Introduction

In an epidemiological study, data may be grouped according to the different examinations, such as laboratory, blood pressure or ultrasound measurements. The corresponding metadata to describe single segments is termed segment level.


How dataquieR uses segment level metadata

To analyze data quality at the segment level, the item level must include information about which variable corresponds to each segment in the column labelled STUDY_SEGMENT.


Segment level metadata for data quality reporting


STUDY_SEGMENT

This column includes the name of the study segment (as strings), defined for each variable.


SEGMENT_RECORD_COUNT

Specifies the number of expected data records in each study segment. The value must be an integer. The check will only be conducted if a number is entered.

For example, the data frame level count metadata may be:

STUDY_SEGMENT SEGMENT_RECORD_COUNT
STUDY 3000
PHYS_EXAM 2000
LAB 1990
INTERVIEW 3000
QUESTIONNAIRE 2981


SEGMENT_ID_TABLE

The name of the table containing the reference IDs to be compared with the IDs in the targeted segment. The input must be a string and can refer to a spreadsheet in the same or another workbook or an URL.

In the example below, for the first four segments, the IDs are specified in the sheet called expected_ids of the same workbook. In contrast, the IDs for PART_QUESTIONNAIRE are provided in the pseudo_id sheet of the questionnaire_data.xlsx workbook. Since this is a different workbook, its path must be specified.

STUDY_SEGMENT SEGMENT_ID_TABLE
STUDY expected_id
PHYS_EXAM expected_id
LAB expected_id
INTERVIEW expected_id
QUESTIONNAIRE d:/data/questionnaire_data.xlsx | pseudo_id


SEGMENT_RECORD_CHECK

A string that sets the type of check to be conducted when comparing the reference ID table with the IDs in a segment. Two checks are possible:

  • exact: tests for an exact match between SEGMENT_ID_REF_TABLE and the IDs in STUDY_SEGMENT, or
  • subset: expects that the IDs in STUDY_SEGMENT are a subset of SEGMENT_ID_TABLE.

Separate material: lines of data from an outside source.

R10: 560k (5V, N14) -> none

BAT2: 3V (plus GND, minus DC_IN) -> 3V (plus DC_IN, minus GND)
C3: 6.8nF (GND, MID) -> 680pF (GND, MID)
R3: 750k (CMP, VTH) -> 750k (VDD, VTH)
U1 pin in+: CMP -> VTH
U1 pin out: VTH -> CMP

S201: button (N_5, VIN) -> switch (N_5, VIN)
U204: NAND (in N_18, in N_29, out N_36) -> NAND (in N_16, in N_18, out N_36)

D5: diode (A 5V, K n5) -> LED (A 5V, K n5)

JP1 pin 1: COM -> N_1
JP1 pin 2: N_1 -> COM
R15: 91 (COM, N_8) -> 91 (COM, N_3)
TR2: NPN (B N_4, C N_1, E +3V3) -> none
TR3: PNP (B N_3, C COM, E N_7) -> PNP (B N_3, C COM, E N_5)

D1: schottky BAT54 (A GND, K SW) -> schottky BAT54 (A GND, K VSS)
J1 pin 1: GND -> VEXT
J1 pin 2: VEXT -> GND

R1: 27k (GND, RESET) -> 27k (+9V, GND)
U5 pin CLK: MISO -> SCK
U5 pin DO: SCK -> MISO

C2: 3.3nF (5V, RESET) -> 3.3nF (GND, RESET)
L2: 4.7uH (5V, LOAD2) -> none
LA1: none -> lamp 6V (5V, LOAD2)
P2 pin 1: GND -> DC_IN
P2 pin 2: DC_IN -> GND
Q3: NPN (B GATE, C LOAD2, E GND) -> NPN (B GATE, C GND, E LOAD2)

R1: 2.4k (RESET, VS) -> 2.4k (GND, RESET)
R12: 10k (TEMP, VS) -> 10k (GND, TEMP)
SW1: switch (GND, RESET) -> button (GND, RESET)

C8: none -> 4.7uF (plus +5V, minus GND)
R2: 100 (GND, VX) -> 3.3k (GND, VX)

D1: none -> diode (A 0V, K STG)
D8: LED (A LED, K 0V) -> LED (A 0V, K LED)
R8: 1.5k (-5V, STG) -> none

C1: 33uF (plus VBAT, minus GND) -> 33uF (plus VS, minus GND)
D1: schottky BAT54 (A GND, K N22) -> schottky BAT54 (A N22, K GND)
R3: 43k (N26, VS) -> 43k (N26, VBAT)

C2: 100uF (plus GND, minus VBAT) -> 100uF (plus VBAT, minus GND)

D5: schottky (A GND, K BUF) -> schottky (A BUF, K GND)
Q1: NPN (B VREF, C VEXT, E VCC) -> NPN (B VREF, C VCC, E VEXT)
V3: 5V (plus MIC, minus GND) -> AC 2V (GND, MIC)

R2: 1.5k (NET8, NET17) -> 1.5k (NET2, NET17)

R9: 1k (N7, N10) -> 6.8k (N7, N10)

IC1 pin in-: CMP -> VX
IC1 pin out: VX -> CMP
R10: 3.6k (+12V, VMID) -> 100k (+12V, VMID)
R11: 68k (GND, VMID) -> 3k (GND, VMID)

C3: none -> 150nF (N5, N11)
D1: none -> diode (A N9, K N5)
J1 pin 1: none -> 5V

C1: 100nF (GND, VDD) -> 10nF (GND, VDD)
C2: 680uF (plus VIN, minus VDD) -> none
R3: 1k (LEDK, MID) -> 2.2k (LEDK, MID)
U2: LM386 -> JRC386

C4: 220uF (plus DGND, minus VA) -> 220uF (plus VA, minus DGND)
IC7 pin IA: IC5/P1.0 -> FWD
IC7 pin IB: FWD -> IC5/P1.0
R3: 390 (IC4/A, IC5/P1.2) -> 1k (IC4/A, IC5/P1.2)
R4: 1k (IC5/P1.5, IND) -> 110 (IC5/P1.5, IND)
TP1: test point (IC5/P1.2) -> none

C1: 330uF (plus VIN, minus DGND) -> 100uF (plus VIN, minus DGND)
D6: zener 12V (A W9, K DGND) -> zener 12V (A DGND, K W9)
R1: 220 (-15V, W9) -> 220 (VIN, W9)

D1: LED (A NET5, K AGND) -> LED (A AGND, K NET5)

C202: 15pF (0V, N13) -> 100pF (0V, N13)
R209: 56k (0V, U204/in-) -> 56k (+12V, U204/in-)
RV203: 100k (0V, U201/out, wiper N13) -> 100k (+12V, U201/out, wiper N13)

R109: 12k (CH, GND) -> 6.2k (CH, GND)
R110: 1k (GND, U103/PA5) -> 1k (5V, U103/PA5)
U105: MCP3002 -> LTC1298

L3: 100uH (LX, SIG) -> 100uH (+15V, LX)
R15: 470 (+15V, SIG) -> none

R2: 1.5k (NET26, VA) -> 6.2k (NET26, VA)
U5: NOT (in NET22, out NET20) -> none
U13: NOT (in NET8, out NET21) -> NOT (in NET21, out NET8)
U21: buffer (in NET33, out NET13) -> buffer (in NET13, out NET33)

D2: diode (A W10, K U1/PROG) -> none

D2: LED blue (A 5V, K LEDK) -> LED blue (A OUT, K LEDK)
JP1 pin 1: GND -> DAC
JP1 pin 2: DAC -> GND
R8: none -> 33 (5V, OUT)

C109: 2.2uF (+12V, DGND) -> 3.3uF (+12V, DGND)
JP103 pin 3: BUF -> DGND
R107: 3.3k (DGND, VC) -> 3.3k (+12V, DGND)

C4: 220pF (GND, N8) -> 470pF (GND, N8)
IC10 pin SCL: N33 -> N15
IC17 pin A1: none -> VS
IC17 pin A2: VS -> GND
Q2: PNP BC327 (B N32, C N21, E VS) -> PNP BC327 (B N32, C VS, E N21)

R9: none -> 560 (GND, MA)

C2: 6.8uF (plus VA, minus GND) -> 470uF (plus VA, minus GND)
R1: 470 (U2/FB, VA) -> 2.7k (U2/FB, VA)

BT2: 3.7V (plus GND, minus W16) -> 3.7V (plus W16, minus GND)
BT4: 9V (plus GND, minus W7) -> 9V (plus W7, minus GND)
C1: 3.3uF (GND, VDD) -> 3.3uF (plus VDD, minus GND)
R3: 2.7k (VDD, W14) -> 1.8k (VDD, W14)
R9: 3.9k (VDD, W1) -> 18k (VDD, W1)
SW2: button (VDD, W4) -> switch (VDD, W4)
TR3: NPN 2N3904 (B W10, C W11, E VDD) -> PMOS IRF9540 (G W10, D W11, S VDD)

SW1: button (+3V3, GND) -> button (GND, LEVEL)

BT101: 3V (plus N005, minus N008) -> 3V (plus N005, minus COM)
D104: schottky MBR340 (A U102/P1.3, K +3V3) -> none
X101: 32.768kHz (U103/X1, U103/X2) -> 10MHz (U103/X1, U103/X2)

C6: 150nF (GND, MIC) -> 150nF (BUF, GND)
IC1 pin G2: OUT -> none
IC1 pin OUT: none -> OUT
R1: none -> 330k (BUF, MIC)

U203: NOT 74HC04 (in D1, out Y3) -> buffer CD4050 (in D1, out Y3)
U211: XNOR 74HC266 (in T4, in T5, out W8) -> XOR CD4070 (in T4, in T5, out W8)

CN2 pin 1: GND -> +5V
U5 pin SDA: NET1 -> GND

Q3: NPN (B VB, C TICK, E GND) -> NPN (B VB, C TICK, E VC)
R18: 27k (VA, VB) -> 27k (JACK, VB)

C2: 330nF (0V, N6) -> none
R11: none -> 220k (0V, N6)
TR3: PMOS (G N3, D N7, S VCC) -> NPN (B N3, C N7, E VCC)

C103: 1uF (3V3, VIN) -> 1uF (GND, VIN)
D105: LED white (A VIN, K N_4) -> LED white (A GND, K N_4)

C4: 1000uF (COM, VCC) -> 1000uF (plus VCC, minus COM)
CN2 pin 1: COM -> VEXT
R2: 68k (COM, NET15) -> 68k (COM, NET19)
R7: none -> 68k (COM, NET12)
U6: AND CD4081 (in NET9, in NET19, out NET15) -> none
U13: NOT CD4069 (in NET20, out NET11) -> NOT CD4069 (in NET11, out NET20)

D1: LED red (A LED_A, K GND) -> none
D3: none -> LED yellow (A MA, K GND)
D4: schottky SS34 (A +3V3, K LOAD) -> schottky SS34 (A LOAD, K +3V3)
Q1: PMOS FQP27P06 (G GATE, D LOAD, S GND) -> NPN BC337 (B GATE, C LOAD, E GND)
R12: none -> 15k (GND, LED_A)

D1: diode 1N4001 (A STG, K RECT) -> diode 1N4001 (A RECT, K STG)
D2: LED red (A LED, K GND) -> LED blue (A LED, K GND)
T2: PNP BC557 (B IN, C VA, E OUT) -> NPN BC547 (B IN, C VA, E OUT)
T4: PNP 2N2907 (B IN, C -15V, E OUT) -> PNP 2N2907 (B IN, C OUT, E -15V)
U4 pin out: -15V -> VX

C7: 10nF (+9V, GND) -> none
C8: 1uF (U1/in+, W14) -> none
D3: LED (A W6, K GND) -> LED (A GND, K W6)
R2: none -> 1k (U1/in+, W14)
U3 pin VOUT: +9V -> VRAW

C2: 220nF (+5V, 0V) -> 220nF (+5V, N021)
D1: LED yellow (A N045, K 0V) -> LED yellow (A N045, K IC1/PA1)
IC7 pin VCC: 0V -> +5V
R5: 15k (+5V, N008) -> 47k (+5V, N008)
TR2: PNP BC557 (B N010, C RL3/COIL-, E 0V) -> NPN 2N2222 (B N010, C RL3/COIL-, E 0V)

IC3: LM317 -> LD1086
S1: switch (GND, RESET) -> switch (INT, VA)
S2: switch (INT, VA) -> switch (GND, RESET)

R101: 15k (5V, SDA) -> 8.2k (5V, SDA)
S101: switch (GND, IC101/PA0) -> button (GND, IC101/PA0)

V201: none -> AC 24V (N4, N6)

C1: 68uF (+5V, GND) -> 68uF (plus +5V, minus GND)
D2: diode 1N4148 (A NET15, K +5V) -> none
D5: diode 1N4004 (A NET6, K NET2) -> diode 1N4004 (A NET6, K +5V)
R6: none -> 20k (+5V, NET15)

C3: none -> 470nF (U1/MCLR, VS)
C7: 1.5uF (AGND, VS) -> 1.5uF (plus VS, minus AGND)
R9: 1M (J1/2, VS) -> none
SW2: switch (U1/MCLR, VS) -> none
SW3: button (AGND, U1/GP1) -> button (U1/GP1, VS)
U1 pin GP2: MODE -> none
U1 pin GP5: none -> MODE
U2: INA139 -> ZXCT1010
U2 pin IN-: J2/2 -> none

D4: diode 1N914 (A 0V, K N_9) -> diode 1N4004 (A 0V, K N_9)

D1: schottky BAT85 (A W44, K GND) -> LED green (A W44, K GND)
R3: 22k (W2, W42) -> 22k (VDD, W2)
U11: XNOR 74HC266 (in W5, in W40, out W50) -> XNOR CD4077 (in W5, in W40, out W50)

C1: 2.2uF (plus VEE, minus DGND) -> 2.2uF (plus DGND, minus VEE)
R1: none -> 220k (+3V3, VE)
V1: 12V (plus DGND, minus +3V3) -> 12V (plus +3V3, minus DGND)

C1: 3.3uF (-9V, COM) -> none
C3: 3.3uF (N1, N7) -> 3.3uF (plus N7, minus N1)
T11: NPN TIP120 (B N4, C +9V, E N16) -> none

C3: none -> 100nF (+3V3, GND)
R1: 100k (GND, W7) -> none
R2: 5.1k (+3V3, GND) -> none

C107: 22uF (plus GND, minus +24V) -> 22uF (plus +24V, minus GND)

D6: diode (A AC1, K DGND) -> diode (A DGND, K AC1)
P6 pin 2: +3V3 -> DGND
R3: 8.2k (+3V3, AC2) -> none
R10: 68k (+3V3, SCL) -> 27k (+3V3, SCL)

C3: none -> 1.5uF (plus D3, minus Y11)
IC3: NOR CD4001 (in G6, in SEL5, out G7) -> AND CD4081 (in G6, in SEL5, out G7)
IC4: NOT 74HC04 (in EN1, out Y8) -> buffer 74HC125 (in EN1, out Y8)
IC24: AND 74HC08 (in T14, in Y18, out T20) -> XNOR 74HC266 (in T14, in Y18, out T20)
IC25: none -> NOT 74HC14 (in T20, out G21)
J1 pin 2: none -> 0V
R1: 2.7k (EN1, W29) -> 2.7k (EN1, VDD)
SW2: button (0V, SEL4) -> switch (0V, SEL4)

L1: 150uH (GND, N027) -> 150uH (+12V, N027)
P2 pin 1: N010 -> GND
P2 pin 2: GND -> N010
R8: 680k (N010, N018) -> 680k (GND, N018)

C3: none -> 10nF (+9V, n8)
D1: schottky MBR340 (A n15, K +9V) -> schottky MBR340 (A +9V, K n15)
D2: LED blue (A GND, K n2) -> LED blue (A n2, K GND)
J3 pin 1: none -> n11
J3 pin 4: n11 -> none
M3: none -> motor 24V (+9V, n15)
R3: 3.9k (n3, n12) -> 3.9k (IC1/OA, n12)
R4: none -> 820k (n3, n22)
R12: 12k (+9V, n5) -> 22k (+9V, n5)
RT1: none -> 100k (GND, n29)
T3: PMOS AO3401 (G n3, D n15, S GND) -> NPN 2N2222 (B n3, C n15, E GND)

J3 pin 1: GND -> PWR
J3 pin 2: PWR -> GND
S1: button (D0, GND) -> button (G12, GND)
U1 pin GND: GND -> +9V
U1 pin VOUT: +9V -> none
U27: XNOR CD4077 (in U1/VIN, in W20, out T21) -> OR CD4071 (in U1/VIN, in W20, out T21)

For instance, the PART_STUDY, PART_INTERVIEW and PART_QUESTIONNAIRE may comprise all participants from a study, while particular sections, such as PART_PHYS_EXAM and PART_LAB, may have only been collected from a smaller participant sample:

STUDY_SEGMENT SEGMENT_RECORD_CHECK
STUDY exact
PHYS_EXAM subset
LAB subset
INTERVIEW exact
QUESTIONNAIRE exact


SEGMENT_ID_VARS

Defines all variables to be used as one single ID variable (a combined key) in a segment. The list of variables must be a string in which each variable is separated by a pipe character (|).

For example, the ID for PART_PHYS_EXAM is defined by a combined key specified by a list of variables, where the key consists of the “PSEUDO_ID” and “CENTER_0” variables. For the rest of the variables, the ID is specified by the variable “v00001”:

STUDY_SEGMENT SEGMENT_ID_VARS
STUDY v00001
PHYS_EXAM PSEUDO_ID | CENTER_0
LAB v00001
INTERVIEW v00001
QUESTIONNAIRE v00001


SEGMENT_UNIQUE_ROWS

Specifies whether identical data is permitted across rows in a segment (excluding ID variables). The input is a Boolean, meaning:

  • false: allow repeated rows, or
  • true: rows must be unique.

For instance, row repetitions may be allowed for PART_PHYS_EXAM and PART_LAB but not for the rest of the segments.

STUDY_SEGMENT SEGMENT_UNIQUE_ROWS
STUDY true
PHYS_EXAM false
LAB false
INTERVIEW true
QUESTIONNAIRE true

SEGMENT_PART_VARS

Provides the name of the variable that indicates participation in the respective segment. For instance:

STUDY_SEGMENT SEGMENT_PART_VARS
STUDY seg_study_part
PHYS_EXAM seg_phys_exam_part
LAB seg_lab_part
INTERVIEW seg_interview_part
QUESTIONNAIRE seg_questionnaire_part

In the study data, each segment participation variable contains participation and missing codes (e.g., -10000, 99980, 99981). If interpretation codes are provided in a separate table (e.g., segment_missing_table), the participation codes allow the calculation of qualified missingness rates per segment.